• What you will do
List the lines in the records below as a numbered list with blank lines left out. Start with the line that contains "common name: Isabella tiger moth" and go on through the line that contains "order: Galliformes", including both.

Entries from a dataset
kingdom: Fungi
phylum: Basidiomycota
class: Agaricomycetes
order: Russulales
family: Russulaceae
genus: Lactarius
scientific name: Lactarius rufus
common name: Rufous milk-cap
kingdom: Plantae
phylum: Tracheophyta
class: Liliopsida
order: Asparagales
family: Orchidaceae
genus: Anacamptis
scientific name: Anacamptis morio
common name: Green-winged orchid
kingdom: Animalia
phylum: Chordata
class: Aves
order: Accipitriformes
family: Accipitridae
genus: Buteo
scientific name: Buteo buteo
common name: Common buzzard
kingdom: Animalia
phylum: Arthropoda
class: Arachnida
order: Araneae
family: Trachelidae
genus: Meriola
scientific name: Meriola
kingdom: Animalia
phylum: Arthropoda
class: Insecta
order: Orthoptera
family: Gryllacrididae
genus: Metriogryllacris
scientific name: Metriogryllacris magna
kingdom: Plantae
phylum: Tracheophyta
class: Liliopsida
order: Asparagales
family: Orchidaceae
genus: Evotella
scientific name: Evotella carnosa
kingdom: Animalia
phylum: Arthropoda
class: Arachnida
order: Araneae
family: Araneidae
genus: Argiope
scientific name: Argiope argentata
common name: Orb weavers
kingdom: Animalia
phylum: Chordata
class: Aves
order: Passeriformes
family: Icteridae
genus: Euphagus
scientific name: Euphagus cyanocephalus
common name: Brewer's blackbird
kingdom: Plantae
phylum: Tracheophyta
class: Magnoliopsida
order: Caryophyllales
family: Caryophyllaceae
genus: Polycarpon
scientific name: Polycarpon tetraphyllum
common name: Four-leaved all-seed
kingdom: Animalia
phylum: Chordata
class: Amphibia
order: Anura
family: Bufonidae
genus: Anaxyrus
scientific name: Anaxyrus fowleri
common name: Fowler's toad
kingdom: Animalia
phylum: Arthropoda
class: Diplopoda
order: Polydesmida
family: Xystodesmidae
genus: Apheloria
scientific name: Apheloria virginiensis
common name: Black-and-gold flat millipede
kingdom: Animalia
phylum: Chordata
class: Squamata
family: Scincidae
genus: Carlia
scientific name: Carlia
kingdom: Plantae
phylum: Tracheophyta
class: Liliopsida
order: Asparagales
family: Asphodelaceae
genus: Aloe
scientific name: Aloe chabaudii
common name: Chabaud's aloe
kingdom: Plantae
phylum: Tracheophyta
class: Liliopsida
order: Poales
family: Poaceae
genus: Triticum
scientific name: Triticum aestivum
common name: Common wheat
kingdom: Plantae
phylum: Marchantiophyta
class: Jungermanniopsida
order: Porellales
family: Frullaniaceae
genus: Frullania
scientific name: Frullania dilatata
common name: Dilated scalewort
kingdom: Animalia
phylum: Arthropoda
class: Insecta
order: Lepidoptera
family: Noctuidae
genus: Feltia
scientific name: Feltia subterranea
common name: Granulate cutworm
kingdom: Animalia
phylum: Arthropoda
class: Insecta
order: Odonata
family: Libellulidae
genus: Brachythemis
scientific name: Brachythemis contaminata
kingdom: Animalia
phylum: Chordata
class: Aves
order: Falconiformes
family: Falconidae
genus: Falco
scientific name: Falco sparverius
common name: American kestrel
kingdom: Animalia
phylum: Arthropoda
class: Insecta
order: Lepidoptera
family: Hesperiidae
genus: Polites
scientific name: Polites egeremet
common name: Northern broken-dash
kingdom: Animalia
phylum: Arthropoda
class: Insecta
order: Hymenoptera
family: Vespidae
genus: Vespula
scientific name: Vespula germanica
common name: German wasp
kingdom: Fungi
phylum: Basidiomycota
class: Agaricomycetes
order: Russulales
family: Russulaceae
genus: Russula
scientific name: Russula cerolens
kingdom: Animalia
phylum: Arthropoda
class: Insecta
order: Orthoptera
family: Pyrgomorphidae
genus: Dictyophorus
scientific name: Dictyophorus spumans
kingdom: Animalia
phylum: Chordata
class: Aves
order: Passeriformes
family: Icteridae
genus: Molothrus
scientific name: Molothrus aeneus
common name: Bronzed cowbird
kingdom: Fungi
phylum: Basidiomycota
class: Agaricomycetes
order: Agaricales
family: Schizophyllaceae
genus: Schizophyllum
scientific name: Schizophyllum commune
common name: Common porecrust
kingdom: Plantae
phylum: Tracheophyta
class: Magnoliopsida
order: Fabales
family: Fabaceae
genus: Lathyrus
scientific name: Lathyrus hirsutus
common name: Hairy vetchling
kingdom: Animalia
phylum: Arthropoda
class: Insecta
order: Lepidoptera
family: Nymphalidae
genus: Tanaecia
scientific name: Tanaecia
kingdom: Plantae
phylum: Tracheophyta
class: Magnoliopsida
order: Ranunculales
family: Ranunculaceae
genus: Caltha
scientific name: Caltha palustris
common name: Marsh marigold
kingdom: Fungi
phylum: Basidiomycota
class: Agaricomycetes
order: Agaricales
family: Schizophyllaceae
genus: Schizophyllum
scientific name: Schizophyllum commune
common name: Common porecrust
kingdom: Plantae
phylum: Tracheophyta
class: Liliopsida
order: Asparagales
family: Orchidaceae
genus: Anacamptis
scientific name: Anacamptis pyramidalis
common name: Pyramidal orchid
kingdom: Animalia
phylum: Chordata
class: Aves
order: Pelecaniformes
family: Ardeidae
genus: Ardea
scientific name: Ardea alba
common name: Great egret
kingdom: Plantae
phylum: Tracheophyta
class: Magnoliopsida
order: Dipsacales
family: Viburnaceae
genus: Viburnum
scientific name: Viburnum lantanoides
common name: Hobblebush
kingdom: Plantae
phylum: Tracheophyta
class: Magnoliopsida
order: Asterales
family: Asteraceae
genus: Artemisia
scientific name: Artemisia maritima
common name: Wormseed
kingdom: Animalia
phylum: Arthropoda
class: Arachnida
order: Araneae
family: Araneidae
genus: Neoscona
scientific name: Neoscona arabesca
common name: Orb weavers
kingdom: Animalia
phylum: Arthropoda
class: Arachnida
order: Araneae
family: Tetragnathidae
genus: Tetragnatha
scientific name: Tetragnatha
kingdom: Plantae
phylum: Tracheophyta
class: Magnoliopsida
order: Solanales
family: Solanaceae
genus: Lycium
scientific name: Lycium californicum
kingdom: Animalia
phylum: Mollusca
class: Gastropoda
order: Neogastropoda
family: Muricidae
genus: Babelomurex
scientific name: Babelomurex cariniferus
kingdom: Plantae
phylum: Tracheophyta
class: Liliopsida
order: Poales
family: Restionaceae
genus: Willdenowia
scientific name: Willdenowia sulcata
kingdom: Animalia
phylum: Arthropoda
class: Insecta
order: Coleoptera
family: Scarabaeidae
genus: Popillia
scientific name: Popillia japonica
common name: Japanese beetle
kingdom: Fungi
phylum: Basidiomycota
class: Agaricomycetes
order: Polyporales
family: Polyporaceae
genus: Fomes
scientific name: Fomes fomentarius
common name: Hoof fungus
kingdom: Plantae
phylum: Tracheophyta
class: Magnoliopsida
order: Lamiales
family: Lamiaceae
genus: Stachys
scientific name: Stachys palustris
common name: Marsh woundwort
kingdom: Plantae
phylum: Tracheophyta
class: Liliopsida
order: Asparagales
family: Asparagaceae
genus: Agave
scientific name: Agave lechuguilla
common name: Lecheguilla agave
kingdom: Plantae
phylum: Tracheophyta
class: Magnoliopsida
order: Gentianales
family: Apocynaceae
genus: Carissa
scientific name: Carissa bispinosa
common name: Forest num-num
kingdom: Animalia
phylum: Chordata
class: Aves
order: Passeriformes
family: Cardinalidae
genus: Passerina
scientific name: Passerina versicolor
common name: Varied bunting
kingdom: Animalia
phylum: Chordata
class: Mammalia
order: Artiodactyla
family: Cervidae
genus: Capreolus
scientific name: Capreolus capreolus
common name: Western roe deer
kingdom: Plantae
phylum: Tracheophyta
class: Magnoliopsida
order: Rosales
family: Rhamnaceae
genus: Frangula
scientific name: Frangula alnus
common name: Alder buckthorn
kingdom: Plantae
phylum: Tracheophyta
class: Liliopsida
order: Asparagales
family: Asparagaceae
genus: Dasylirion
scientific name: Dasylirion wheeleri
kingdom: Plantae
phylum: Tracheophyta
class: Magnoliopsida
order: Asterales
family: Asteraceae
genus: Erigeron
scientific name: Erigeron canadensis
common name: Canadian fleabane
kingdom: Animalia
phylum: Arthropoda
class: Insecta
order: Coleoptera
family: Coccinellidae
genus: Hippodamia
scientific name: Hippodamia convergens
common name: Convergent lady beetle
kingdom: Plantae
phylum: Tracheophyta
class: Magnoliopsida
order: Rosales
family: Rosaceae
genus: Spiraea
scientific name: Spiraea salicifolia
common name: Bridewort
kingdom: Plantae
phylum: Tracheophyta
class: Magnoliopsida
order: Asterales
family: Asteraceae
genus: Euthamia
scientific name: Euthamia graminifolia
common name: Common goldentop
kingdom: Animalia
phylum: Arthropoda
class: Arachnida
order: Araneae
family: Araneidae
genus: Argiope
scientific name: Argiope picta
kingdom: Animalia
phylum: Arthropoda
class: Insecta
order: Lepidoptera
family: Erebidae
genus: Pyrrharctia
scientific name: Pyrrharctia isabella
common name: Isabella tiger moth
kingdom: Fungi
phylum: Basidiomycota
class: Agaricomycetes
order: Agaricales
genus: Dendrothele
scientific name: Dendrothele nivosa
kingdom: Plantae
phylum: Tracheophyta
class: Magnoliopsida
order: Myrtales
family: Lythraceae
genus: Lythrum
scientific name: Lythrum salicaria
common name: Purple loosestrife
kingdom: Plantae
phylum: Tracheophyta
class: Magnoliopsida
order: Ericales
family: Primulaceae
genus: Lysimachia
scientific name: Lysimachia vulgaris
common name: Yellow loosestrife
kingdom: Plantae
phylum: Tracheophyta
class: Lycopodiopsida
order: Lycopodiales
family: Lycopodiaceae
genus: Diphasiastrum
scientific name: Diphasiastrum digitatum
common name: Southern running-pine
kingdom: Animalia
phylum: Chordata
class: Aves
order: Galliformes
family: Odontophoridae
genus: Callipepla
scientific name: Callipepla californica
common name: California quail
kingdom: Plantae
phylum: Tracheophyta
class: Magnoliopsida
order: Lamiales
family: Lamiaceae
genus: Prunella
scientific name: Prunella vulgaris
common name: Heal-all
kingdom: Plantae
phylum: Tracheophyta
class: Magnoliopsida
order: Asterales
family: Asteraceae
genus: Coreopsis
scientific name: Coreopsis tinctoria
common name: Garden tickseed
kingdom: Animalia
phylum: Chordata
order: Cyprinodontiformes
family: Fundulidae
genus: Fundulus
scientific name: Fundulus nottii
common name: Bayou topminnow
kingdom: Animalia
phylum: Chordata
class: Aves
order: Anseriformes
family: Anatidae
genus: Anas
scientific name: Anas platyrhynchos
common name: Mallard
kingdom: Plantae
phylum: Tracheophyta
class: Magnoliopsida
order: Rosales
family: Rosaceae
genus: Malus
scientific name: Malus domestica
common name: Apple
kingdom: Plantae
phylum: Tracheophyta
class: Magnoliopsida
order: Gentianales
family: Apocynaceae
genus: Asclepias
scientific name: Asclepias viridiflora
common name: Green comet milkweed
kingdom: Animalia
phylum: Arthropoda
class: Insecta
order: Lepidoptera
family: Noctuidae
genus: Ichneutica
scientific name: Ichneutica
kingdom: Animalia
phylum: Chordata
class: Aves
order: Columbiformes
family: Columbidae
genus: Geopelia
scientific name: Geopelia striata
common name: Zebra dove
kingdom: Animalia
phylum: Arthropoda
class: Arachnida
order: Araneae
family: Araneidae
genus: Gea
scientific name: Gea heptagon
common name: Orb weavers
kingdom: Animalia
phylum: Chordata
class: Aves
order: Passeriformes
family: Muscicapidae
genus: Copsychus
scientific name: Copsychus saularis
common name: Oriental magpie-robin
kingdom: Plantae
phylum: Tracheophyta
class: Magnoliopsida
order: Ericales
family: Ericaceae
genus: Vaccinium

• Solution for this problem
1. common name: Isabella tiger moth
2. kingdom: Fungi
3. phylum: Basidiomycota
4. class: Agaricomycetes
5. order: Agaricales
6. genus: Dendrothele
7. scientific name: Dendrothele nivosa
8. kingdom: Plantae
9. phylum: Tracheophyta
10. class: Magnoliopsida
11. order: Myrtales
12. family: Lythraceae
13. genus: Lythrum
14. scientific name: Lythrum salicaria
15. common name: Purple loosestrife
16. kingdom: Plantae
17. phylum: Tracheophyta
18. class: Magnoliopsida
19. order: Ericales
20. family: Primulaceae
21. genus: Lysimachia
22. scientific name: Lysimachia vulgaris
23. common name: Yellow loosestrife
24. kingdom: Plantae
25. phylum: Tracheophyta
26. class: Lycopodiopsida
27. order: Lycopodiales
28. family: Lycopodiaceae
29. genus: Diphasiastrum
30. scientific name: Diphasiastrum digitatum
31. common name: Southern running-pine
32. kingdom: Animalia
33. phylum: Chordata
34. class: Aves
35. order: Galliformes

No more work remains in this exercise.